- Otonomy Inc., a San Diego biopharma focused on ear disease, is restructuring and refining its strategy. The focus will shift onto the company's R&D pipeline and away from already commercialized products.
- Otonomy aims to complete the clinical development of Otividex, a formulation of the steroid dexamethasone, as well as moving forward a number of programs in the prevention and treatment of sensorineural hearing loss, and the treatment of tinnitus.
- In order to focus resources on the pipeline, the company will cease commercial support for Otiprio, saving around $20 million in 2018 expenses. Otonomy hopes to divest Otiprio, and will reduce the company's headcount to around 50 employees.
"Today's announcements outline our plan to focus resources on advancing our pipeline and to eliminate the cash burn associated with Otiprio commercialization," said Otonomy CEO David Weber in a Nov. 27 statement. "With these changes, we believe that our existing cash balance provides sufficient runway to complete the clinical development required for U.S. registration of Otividex in Ménière’s disease and advance our other programs."
The company plans to reveal more details on its development timelines in early 2018.

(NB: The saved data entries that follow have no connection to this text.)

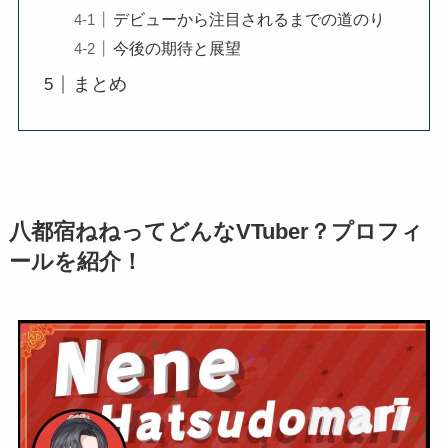
デビューから注目されるまでの道のり
今後の期待と展望
まとめ
八都宿ねねってどんなVTuber？プロフィ
ールを紹介！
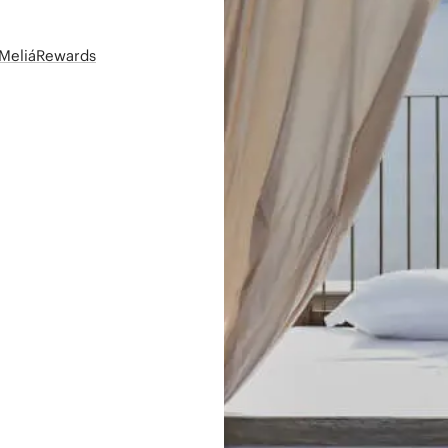
t MeliáRewards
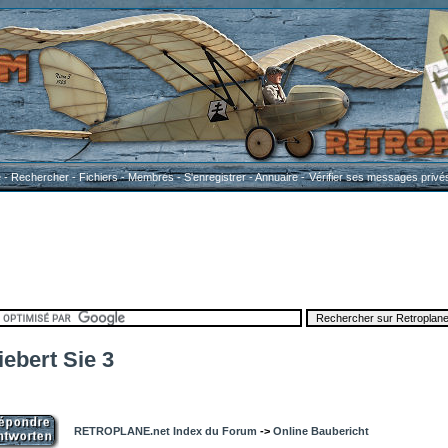
e
-
Rechercher
-
Fichiers
-
Membres
-
S'enregistrer
-
Annuaire
-
Vérifier ses messages privé
ebert Sie 3
RETROPLANE.net Index du Forum
->
Online Baubericht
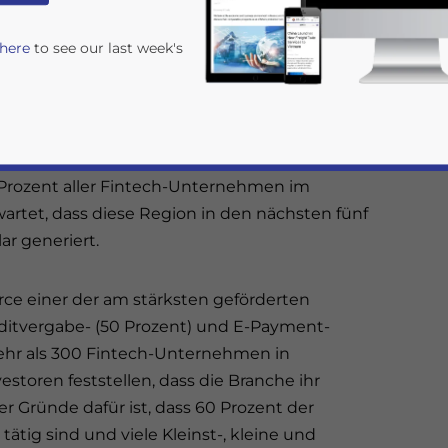
 here
to see our last week's
n geförderten Sektoren und wird von Peer-to-Peer
miniert.
r wettbewerbsfähigsten und dynamischsten in
enannten Unicorns und einem Decacorn in der
 Prozent aller Fintech-Unternehmen im
wartet, dass diese Region in den nächsten fünf
ar generiert.
e einer der am stärksten geförderten
rivacy Policy
Statement for this website. Please send me 
editvergabe- (50 Prozent) und E-Payment-
nsitive
ehr als 300 Fintech-Unternehmen in
storen feststellen, dass die Branche ihr
er Gründe dafür ist, dass 60 Prozent der
tätig sind und viele Kleinst-, kleine und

Otividex has had an up and down year. In August, data from the Phase 3 AVERTS-1 trial showed no difference between the drug and placebo in the potentially disabling ear condition Ménière's disease, and the product came near to being shelved, with ongoing clinical trials stopped. But in November, an analysis of the Phase 3 AVERTS-2 study showed that, despite the study being ended early, Otividex had hit its primary objective, reducing the number of definitive vertigo days and the frequency of vertigo.
The first stage of Otonomy's business plan will be to complete clinical development of Otividex for Ménière's disease. This will include a meeting with the Food and Drug Administration during the first quarter of 2018 to see if the regulatory authority will accept the incomplete AVERTS-2 as one of the successful Phase 3 trials requested by the FDA. The next step will be to advance the development of gacyclidine (OTO-311) in Phase 2 development for tinnitus, and move forward the preclinical hearing loss programs.
Discontinuing commercial support of Otiprio will free up cash, but as the company states, "this action does not impact the current approval status of Otiprio with the FDA or the ongoing review of the supplemental New Drug Application for Otiprio in acute otitis externa.
Dropping Otiprio and the associated job losses will result in around $4 million of costs, including $3 million in personnel termination costs and $1 million in program contract termination costs. Most of these costs will be incurred in the fourth quarter of 2017 and the first quarter of 2018.